From the conversation about AI, pull out the passage starting at "Silvija: As an" and ending at "gets into paradise.", word for word.
··· Provided text ···
Elin: So as a speaker, I very often need to kind of explain to leaders first, what is AI about? Because even though we talk about AI in the market all the time these days, I think a lot of leaders still struggle to understand what it really is. So that's where I typically start. And the way I try to explain it is that AI is about taking mathematical recipes, and then we apply these recipes to the data that we have in our systems. And maybe we have generated these data over five, ten, 20 years, something like that. And then out comes a model. Now the purpose of doing this is to replicate human decision making. And the model then helps us to predict potential future outcomes or behaviors based on the data we have. So basically the algorithms that look for patterns in the data that can be used to predict future outcomes. And it is as simple as that and as complicated as that. We can come back to the complications a bit later.


Silvija: As an AI person myself as well, I want to expand on what you just said, because I think a really important part of AI now is that it not only replicates human decision making, but actually is able to surpass it. Sometimes it is able to see patterns in the data that the human couldn't see, and it also has now access to enormous amounts of data. So some of these data are gathered by physical sensors and are physical and therefore objective. And some of the data are based on past human decision making and behavior. And I guess that's where the worm gets into paradise.


Elin: Yes. And that's where the complications come in, because, as you say, these algorithms can churn through much more data and find details that the human brain cannot. So that's why we use these algorithms for what I would also say, replication of human observation skills, because it's about replicating our ability to see and as you say, surpass our ability to see because the algorithms can go into finer details than the human eye can do. We use them to find patterns in language and to generate language. And again, the algorithms are better than humans to go through large volumes of languages and words and across languages, and then also just enormous amounts of structured data. For example, the algorithms can again churn through much larger amounts of data in a shorter time and again surpass human decision making. But still, it is still about replicating how the human brain works in reasoning and making decisions. So it is not magic.
··· Information provided ···
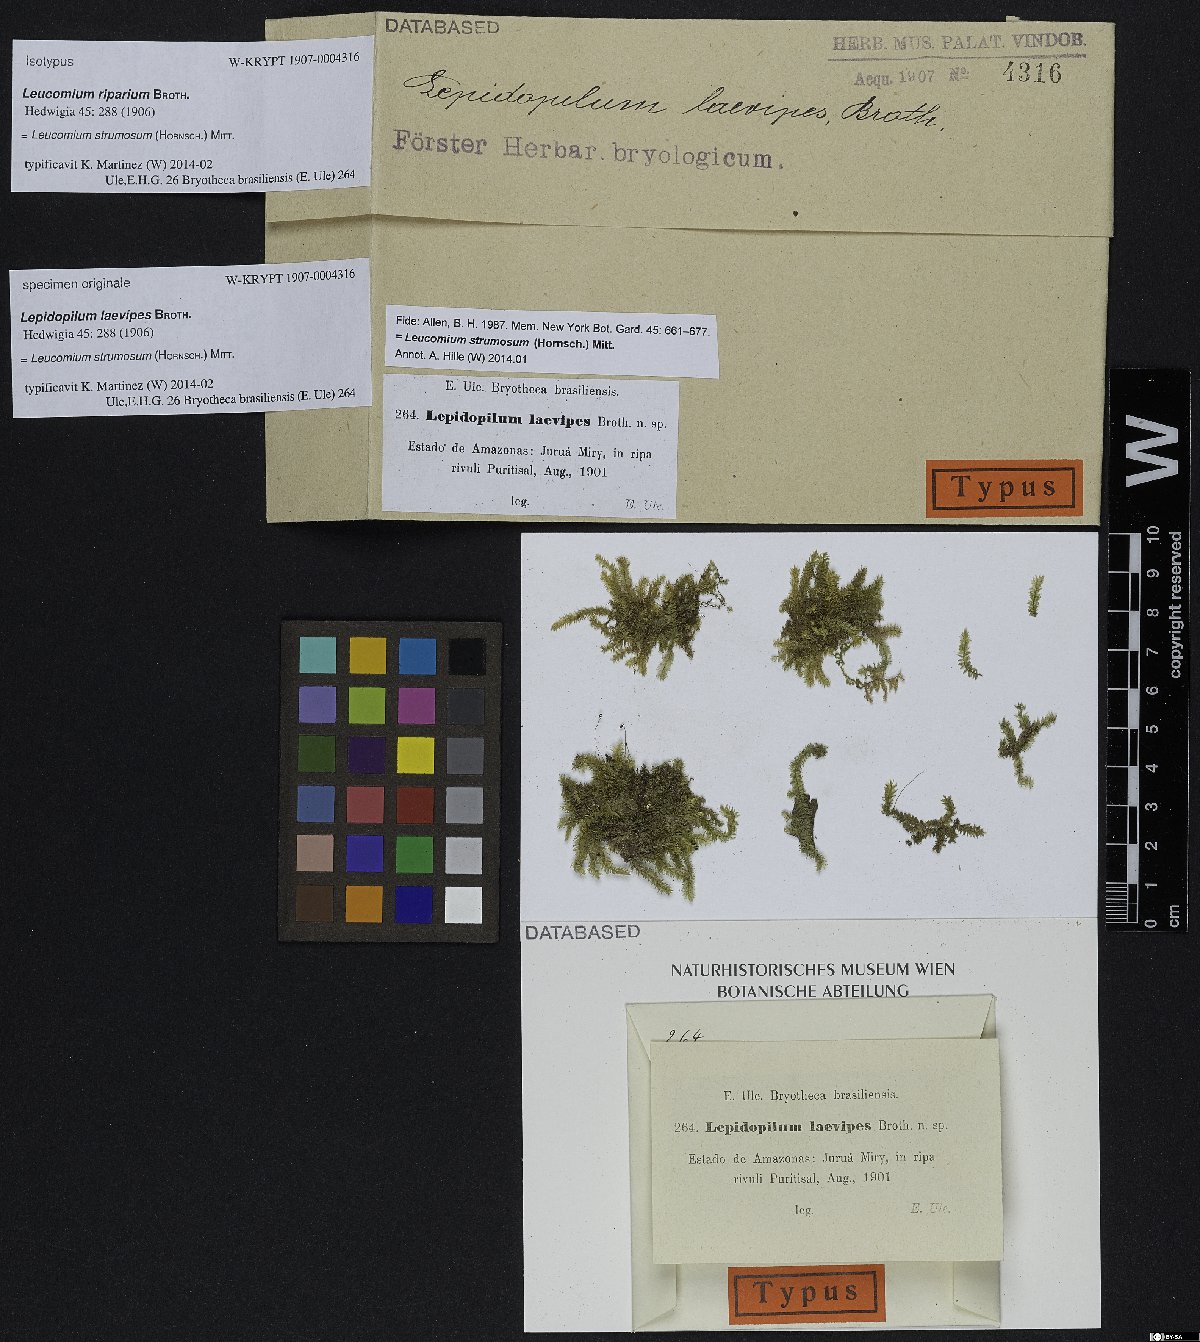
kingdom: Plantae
···
## Result below
Silvija: As an AI person myself as well, I want to expand on what you just said, because I think a really important part of AI now is that it not only replicates human decision making, but actually is able to surpass it. Sometimes it is able to see patterns in the data that the human couldn't see, and it also has now access to enormous amounts of data. So some of these data are gathered by physical sensors and are physical and therefore objective. And some of the data are based on past human decision making and behavior. And I guess that's where the worm gets into paradise.